Once you've instrumented your code, you need to get the data out in order to do anything useful with it. This page will cover the basics of the process and export pipeline.

Sampling

Sampling is a process that restricts the amount of traces that are generated by a system. The exact sampler you should use depends on your specific needs, but in general you should make a decision at the start of a trace, and allow the sampling decision to propagate to other services.

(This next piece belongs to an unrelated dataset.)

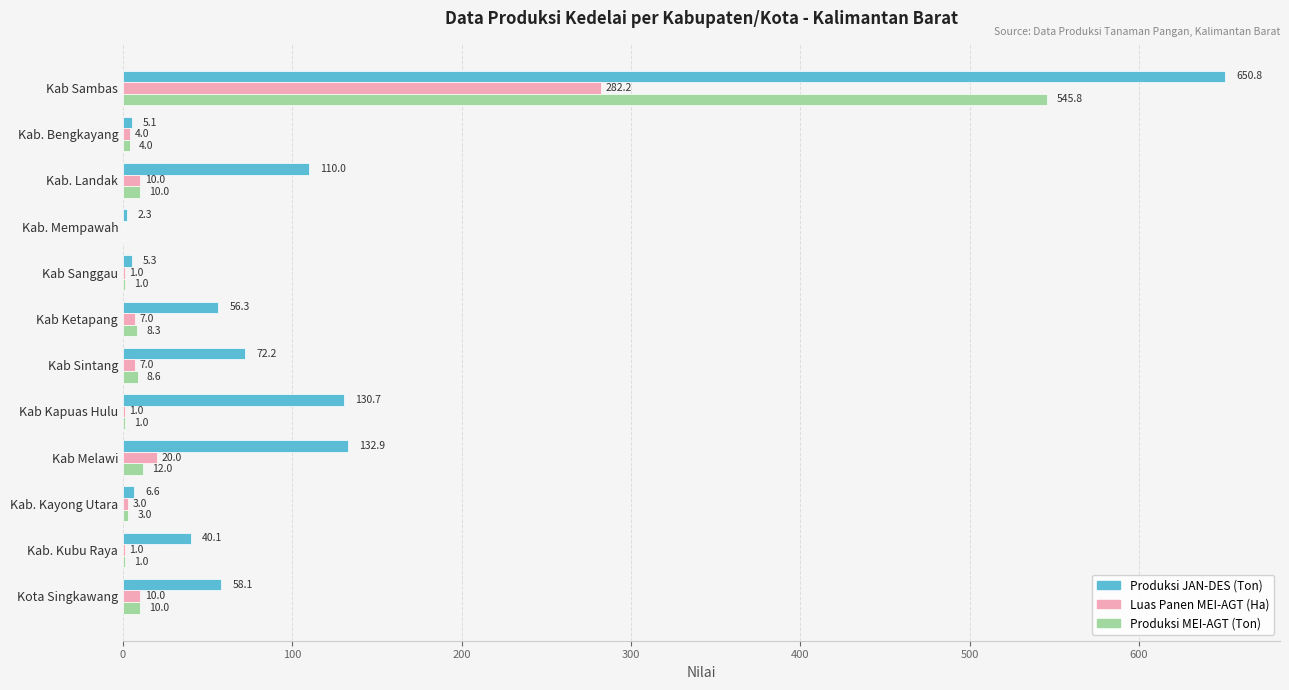

Which series changed the most between Kab Ketapang and Kab Kapuas Hulu?

Produksi JAN-DES (Ton)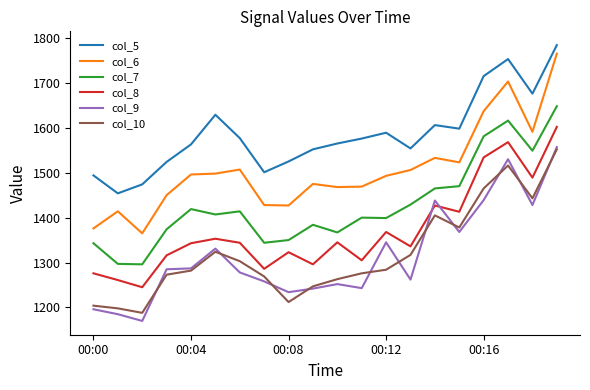

True or false: col_5 and col_6 intersect in this chart.

False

A sampler needs to be set on the tracer provider when its configured, as follows:

provider := sdktrace.NewTracerProvider(
	sdktrace.WithSampler(sdktrace.AlwaysSample()),
)

AlwaysSample and NeverSample are fairly self-explanatory. Always means that every trace will be sampled, the converse holds as true for Never. When you're getting started, or in a development environment, you'll almost always want to use AlwaysSample.

Other samplers include:

  • TraceIDRatioBased, which will sample a fraction of traces, based on the fraction given to the sampler. Thus, if you set this to .5, half of traces will be sampled.
  • ParentBased, which behaves differently based on the incoming sampling decision. In general, this will sample spans that have parents that were sampled, and will not sample spans whose parents were not sampled.

When you're in production, you should consider using the TraceIDRatioBased sampler with the ParentBased sampler.

Resources

Resources are a special type of attribute that apply to all spans generated by a process. These should be used to represent underlying metadata about a process that's non-ephemeral - for example, the hostname of a process, or its instance ID.

Resources should be assigned to a tracer provider at its initialization, and are created much like attributes:

resources := resource.NewWithAttributes(
	semconv.SchemaURL,
	semconv.ServiceNameKey.String("myService"),
	semconv.ServiceVersionKey.String("1.0.0"),
	semconv.ServiceInstanceIDKey.String("abcdef12345"),
)

provider := sdktrace.NewTracerProvider(
	...
	sdktrace.WithResource(resources),
)

Note the use of the semconv package to provide conventional names for resource attributes. This helps ensure that consumers of telemetry produced with these semantic conventions can easily discover relevant attributes and understand their meaning.

Resources can also be detected automatically through resource.Detector implementations. These Detectors may discover information about the currently running process, the operating system it is running on, the cloud provider hosting that operating system instance, or any number of other resource attributes.

resources := resource.New(context.Background(),
	resource.WithFromEnv(), // pull attributes from OTEL_RESOURCE_ATTRIBUTES and OTEL_SERVICE_NAME environment variables
	resource.WithProcess(), // This option configures a set of Detectors that discover process information
	resource.WithDetectors(thirdparty.Detector{}), // Bring your own external Detector implementation
	resource.WithAttributes(attribute.String("foo", "bar")), // Or specify resource attributes directly
)

OTLP Exporter

OpenTelemetry Protocol (OTLP) export is available in the go.opentelemetry.io/otel/exporters/otlp/otlptrace and go.opentelemetry.io/otel/exporters/otlp/otlpmetric packages.

Please find more documentation on GitHub

Jaeger Exporter

Jaeger export is available in the go.opentelemetry.io/otel/exporters/jaeger package.

Please find more documentation on GitHub

Prometheus Exporter

Prometheus export is available in the go.opentelemetry.io/otel/exporters/prometheus package.